The investors can make their choice after considering the above mentioned facts. Ofcourse, please read the offer document carefully before investing!

Sunday, September 7, 2008

India N-abled: What lies ahead?

India has been able to obtain the Nuclear Suppliers Group (NSG) waiver, post Pokhran - 34 year nuclear trade embargo has ended. What are the ramifications of this historic achievement for the markets?
The way forward for India has been articulated by Dr. Manmohan Singh, the architect of this waiver: "We look forward to establishing a mutually beneficial partnership with freindly countries in an area which is important for both global energy security as well as to meet the challenge of climate change." It opens up business opportunities for technology flows for generating nuclear power in the country as well as export of technology from India. India has already established global leadership in research involving Pressurised Heavy Water Reactors (PHWR) and Fast Breader Reactors. India is exploring the possibility of exporting upto 220 MW reactors to developing nations interested in nuclear power generation. Private sector entry into nuclear power generation is possible only after Parliament ammends the Atomic Energy Act. However, private sector companies can supply equipment for nuclear energy as per existing arrangement. It is expected that in the long run i.e. by 2020, this deal will help India generate over 40000 MW of nuclear power.

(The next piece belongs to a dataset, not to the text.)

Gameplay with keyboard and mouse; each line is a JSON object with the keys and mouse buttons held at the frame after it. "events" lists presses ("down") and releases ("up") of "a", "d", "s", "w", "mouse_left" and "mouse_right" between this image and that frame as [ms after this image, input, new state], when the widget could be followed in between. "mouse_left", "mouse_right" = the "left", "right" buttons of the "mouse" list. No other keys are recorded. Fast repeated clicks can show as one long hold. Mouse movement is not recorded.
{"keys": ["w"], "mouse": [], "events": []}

The deal is positive for sectors such as Power, Defence, Engineering, IT, and Pharma research. How will the markets react?

  • Short Run: The markets are expected to greet the deal with a gap up opening on monday of anywhere between 3-5%. The benefits accruing to certain companies will be visible only in the very long term (5-10 Years). If the rise is too swift, marked by excessive speculation, these counters should be used for profit booking in the immediate short term.
  • Medium Term: The market looks good for a reasonable rise in the next few days, given the favourable economic data on inflation and commodity prices. The index has a potential to rise upto 15800 (NIFTY 4750) with ease. It can take the markets higher towards 16800 (NIFTY 5050), if liquidity improves and FIIs oblige. These levels certainly call for profit booking.
  • Long Term: The deal is good for long term prospects of PSU power generation companies, and defence suppliers like BEL. Engineering companies like L&T may also benefit substantially, but their high PE multiples put a question mark on their already stretched valuations.

It is time to celebrate and we can expect some fireworks on our bourses. But don't be carried away in the euphoria!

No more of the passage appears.